> TUGAS ANDA
1 – Jawablah pertanyaan berikut berdasarkan teks bacaan.
(a) Siapa yang menyelesaikan bagian akhir buku "Menerjang Badai Kekuasaan"?
(b) Pada bulan dan tahun berapa bagian akhir buku itu diselesaikan?
(c) Pada tahun berapa PDIP memenangi Pilpres?
2 – Tuliskan kembali dengan persis bagian teks bacaan mulai dari kata "Daniel Dhakidae menyelesaikan" hingga kata "Pilpres tahun 2014.".

> TEKS BACAAN
Daniel Dhakidae menyelesaikan bagian akhir buku yang diberinya judul "Menerjang Badai Kekuasaan" ini pada Agustus 2015. Masa ketika PDIP (Partai Demokrasi Indonesia Perjuangan) telah berkuasa. Padahal jika merujuk pada prakata yang ditulisnya, buku salah satu bab di buku ini telah ditulisnya jauh sebelum PDIP berjaya memenangi Pilpres tahun 2014.

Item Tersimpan

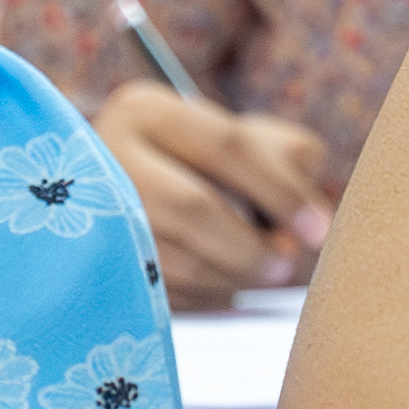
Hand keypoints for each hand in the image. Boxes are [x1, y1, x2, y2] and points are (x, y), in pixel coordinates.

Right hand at [98, 77, 335, 305]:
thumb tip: (300, 229)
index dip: (281, 191)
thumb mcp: (255, 142)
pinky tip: (225, 287)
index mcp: (148, 110)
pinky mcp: (95, 263)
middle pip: (191, 206)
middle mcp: (105, 154)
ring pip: (174, 257)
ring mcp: (91, 213)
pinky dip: (205, 298)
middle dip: (250, 245)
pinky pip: (160, 293)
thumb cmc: (216, 165)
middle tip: (286, 266)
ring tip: (260, 277)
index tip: (318, 230)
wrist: (139, 193)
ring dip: (231, 278)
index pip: (226, 146)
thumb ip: (292, 164)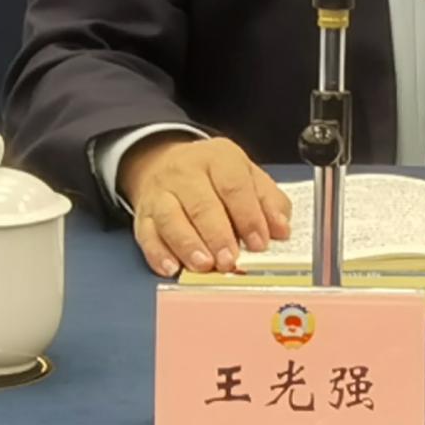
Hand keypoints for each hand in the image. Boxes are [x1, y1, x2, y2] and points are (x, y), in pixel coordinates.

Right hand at [119, 135, 292, 277]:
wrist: (163, 160)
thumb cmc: (212, 174)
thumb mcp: (245, 173)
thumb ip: (267, 200)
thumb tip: (282, 229)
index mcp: (218, 157)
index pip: (234, 185)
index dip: (248, 216)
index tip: (259, 243)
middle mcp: (186, 171)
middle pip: (202, 204)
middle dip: (217, 235)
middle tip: (230, 260)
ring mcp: (161, 192)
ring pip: (171, 218)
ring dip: (188, 245)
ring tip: (204, 265)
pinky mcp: (142, 214)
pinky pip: (146, 234)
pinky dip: (158, 253)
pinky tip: (171, 267)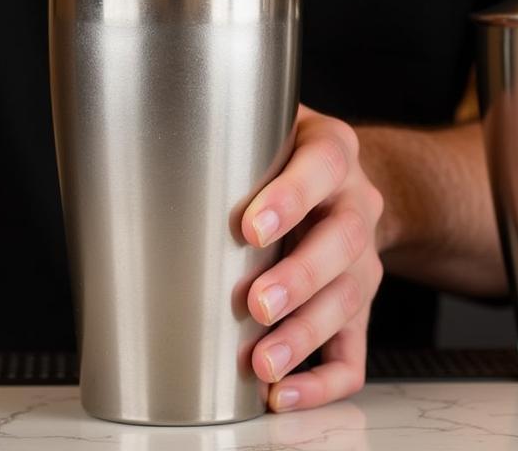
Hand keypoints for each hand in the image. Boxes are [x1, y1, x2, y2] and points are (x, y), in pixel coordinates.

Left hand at [242, 105, 382, 411]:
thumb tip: (153, 149)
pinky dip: (322, 380)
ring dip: (305, 334)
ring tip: (263, 362)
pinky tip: (284, 391)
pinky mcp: (361, 307)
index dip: (290, 198)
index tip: (250, 227)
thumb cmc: (284, 155)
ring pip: (349, 298)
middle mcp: (356, 203)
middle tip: (256, 303)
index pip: (322, 166)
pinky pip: (355, 350)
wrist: (340, 181)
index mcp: (332, 150)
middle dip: (299, 277)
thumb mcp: (266, 126)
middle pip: (342, 241)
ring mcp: (364, 257)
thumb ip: (228, 132)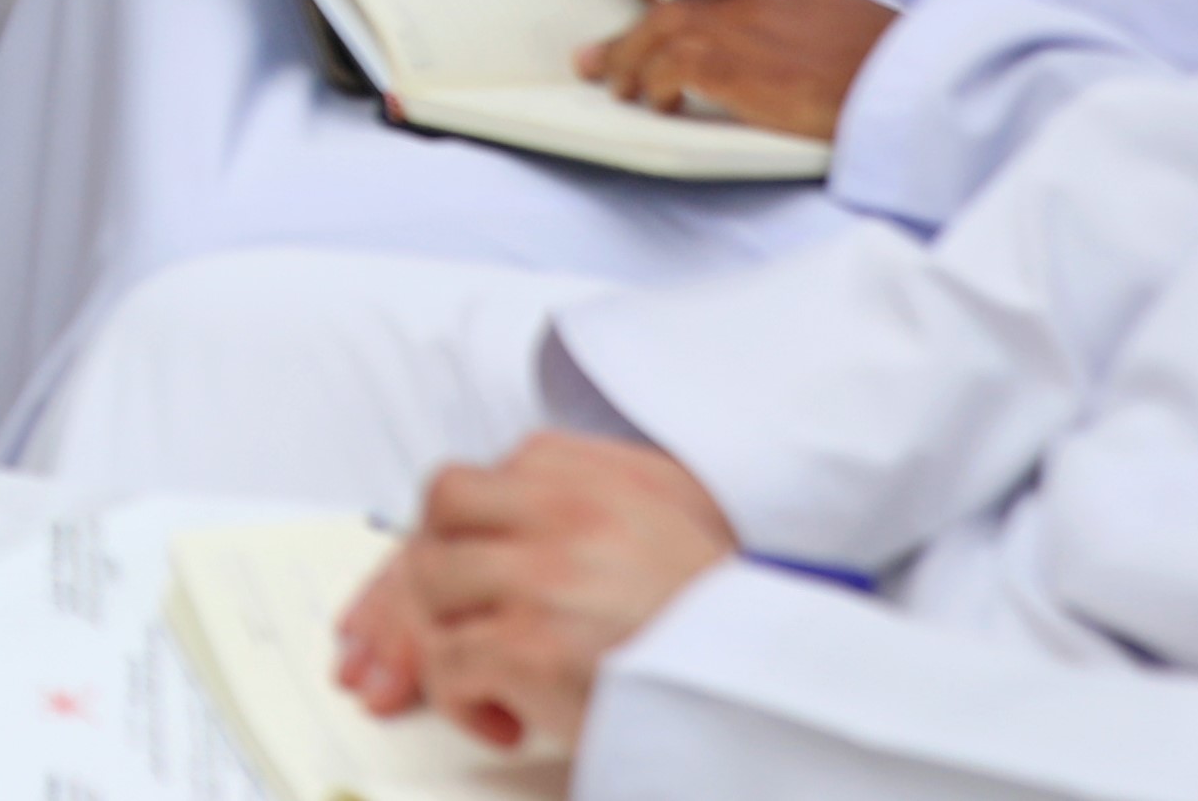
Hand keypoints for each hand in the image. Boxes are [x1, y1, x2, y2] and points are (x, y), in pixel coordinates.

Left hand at [332, 435, 739, 755]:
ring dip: (451, 636)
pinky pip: (445, 662)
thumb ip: (579, 505)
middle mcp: (566, 508)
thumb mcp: (665, 524)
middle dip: (440, 564)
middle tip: (465, 621)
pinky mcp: (529, 643)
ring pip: (430, 583)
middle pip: (441, 505)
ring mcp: (543, 572)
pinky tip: (511, 722)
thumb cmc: (714, 626)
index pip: (483, 478)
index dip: (459, 535)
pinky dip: (464, 702)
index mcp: (596, 475)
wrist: (768, 687)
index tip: (463, 581)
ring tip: (500, 676)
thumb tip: (486, 532)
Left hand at [570, 0, 896, 138]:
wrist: (912, 84)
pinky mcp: (742, 70)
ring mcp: (748, 30)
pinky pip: (672, 70)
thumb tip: (766, 43)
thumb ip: (793, 18)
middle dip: (622, 34)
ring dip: (630, 67)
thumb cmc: (886, 64)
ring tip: (620, 92)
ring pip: (659, 36)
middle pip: (667, 2)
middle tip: (590, 59)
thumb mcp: (841, 21)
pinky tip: (660, 105)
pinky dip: (656, 86)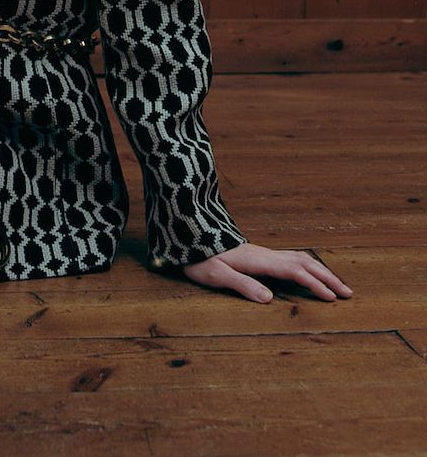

> KUNCI JAWABAN
1 –
(a) Daniel Dhakidae.
(b) Agustus 2015.
(c) Tahun 2014.

2 –
Daniel Dhakidae menyelesaikan bagian akhir buku yang diberinya judul "Menerjang Badai Kekuasaan" ini pada Agustus 2015. Masa ketika PDIP (Partai Demokrasi Indonesia Perjuangan) telah berkuasa. Padahal jika merujuk pada prakata yang ditulisnya, buku salah satu bab di buku ini telah ditulisnya jauh sebelum PDIP berjaya memenangi Pilpres tahun 2014.